Responde a partir del texto sobre la fuga de Jerusalén:
(a) ¿Qué apóstol se menciona como excepción entre los que empezaron a salir de Jerusalén?
(b) ¿Cómo se llamaba la enorme muralla del segundo sitio de Jerusalén?
(c) ¿Qué señal da San Pablo cuando habla del Anticristo?

**TEXTO DEL DOCUMENTO**:
==========
Me dirán que eso no fue “señal” de fuga de Jerusa­lén por los neófitos. Pues sí señor lo fue. Empezaron a desfilar (a filer doux, como dice el francés) desde la Crucifixión, empezando por los Apóstoles, exceptuan­do Santiago el Mayor, Obispo de Jerusalén. Instarás: pero la fuga en masa de los cristianos a la aldea montañosa de Pella en la Transjordania ¿no fue unos 30 años después de la Crucifixión? Concedo; pero para esa fuga última y urgente, Cristo dio otra señal: “Cuando veáis la ciudad sitiada aunque no del todo”[8]; y eso entendieron bien los neófitos. Pues el primer sitio de Jerusalén por Vespasiano fue flojo y daba lugar a huir; el segundo, seis meses después por Tito (nombrado su padre Emperador de Roma), fue cerradísimo, incluso por una enorme muralla, el Romanum Vallum, contra el cual se estrellaban los míseros fugitivos y eran reen­viados a la urbe “condenada por Dios” (palabras del Príncipe Tito), las mujeres con las manos o los pechos amputados, los varones eventrados para buscar oro o joyas, tragados para ocultarlos —es decir, cadáveres, si hemos de creer al historiador Josefo. Todos los otros “signos” de los Santos Padres —poco o nada cuidado­sos de las fechas— acontecieron después del cerco de Tito: cuando ya no había caso de huir.
Y esta opinión o presunción mía (que no doy sin pruebas) se confirma con el hecho de que este “signo” de la desolación abominable, serálo también del fin del mundo, pues al fin del mundo lo aplica Daniel; y tam­bién Cristo, como “antitypo”. A los dos finales debe pues convenir el signo, a los dos desastres, al typo y al antitypo; y San Pablo cuando habla del Anticristo, da como señal el sacrilegio religioso, y no otra cosa: “Se sentará en el Templo de Dios haciéndose dios”[9], es decir, se apoderará de la religión para sus fines, como habían hecho los fariseos; en forma aún más nefanda el Anticristo. Interpretación de la “abominación” por San Pablo.
Si creemos a San Pablo y a Cristo (que en los últimos tiempos habrá una “gran apostasía”[10] y que no habrá ya [casi] fe en la tierra[11]), sólo el fariseísmo es capaz de producir ese fenómeno. Cuando los judíos digan: “Ben­dito sea el que viene en el Nombre”, será cuando los cristianos hayamos flaqueado y decaído, cuando “el Devastador esté a su vez devastado”, dice Daniel; cuando Roma, el Orden Romano haya desaparecido, como a osadas está hoy desapareciendo. Sólo el fariseísmo pue­de devastar a la Iglesia por dentro; sin lo cual ninguna persecución externa le haría mella, como vemos por su historia, pues “la sangre de los mártires es semilla de cristianos”. Si la Iglesia está pura y limpia, es hermosa, y atrae, no repele: atrae prodigiosamente, como se vio ya en su asombrosa propagación entre dificultades sin cuento, muertes y martirios.
==========
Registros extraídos

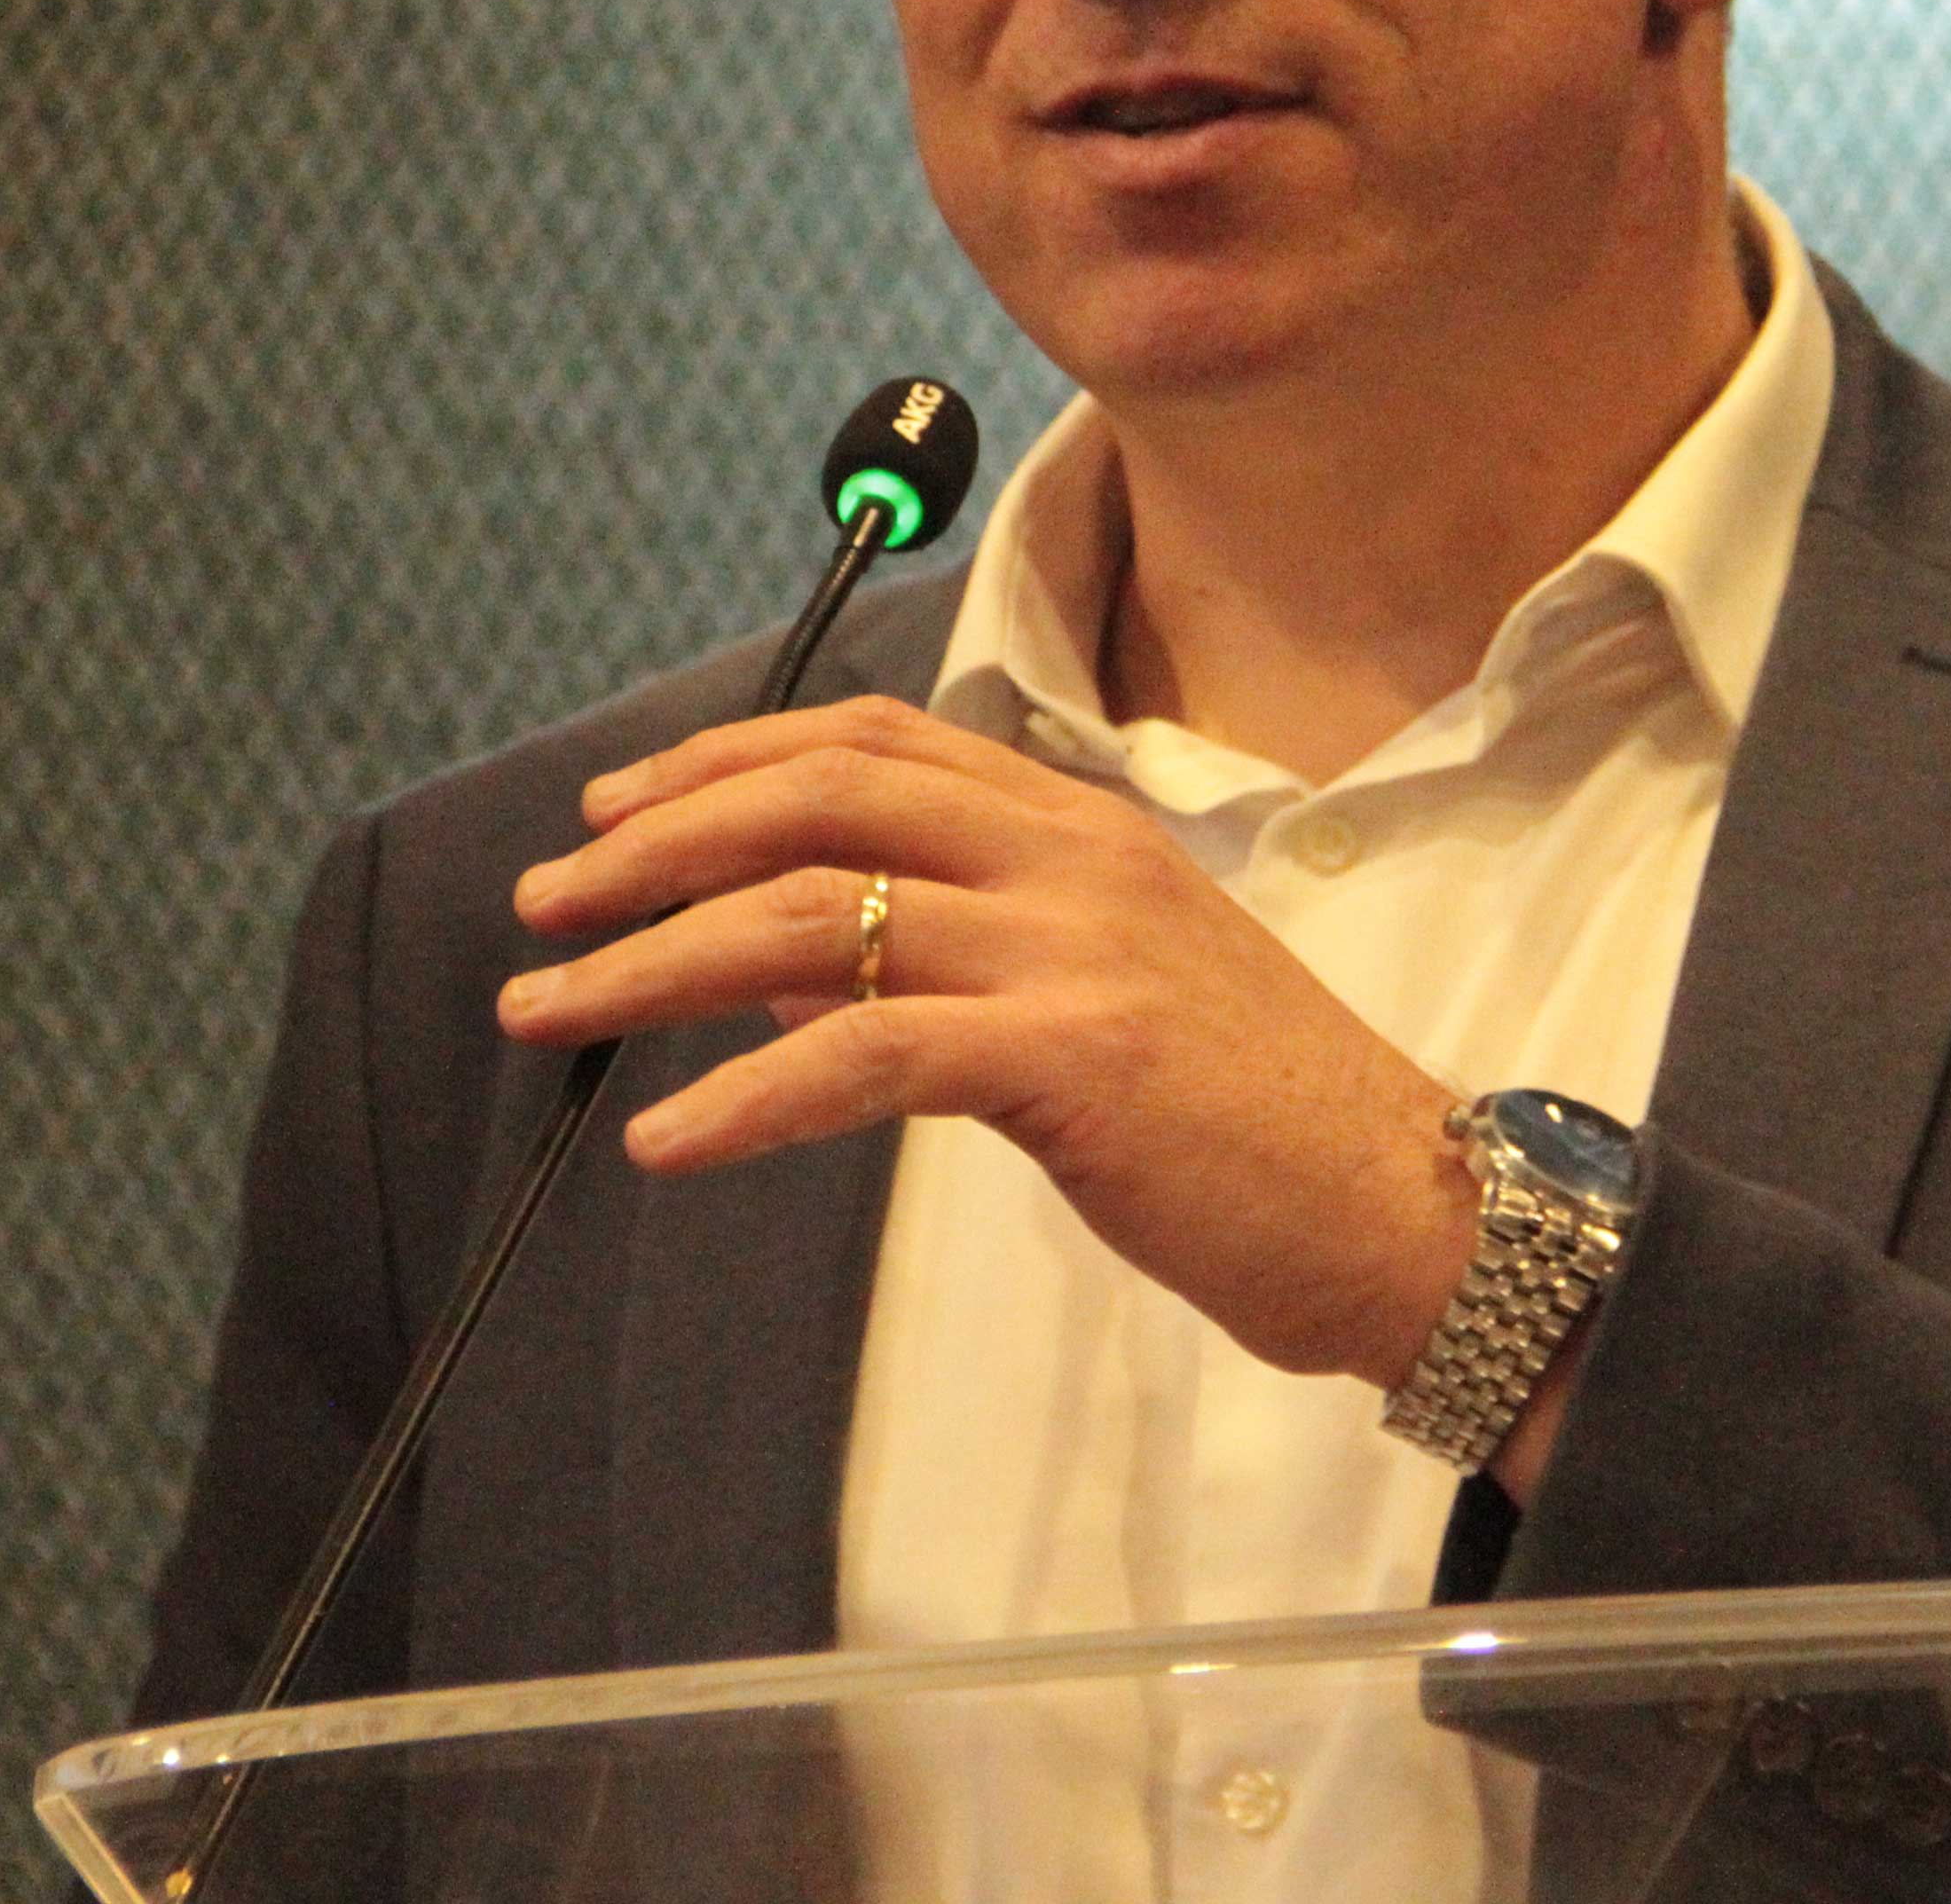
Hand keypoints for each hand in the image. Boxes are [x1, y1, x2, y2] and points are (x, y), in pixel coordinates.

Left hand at [501, 694, 1477, 1389]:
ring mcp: (1071, 948)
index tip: (614, 809)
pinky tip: (668, 1139)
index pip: (869, 742)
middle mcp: (1069, 855)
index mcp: (1081, 824)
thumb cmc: (1257, 1124)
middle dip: (655, 842)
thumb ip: (961, 966)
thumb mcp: (1107, 1003)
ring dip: (654, 961)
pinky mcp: (1070, 1055)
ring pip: (812, 915)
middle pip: (817, 798)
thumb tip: (794, 984)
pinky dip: (746, 1096)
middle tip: (545, 901)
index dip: (722, 762)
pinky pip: (864, 1056)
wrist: (1405, 1208)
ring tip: (552, 1012)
==========
**TU RESPUESTA**:
(a) Santiago el Mayor, Obispo de Jerusalén.
(b) Romanum Vallum.
(c) El sacrilegio religioso.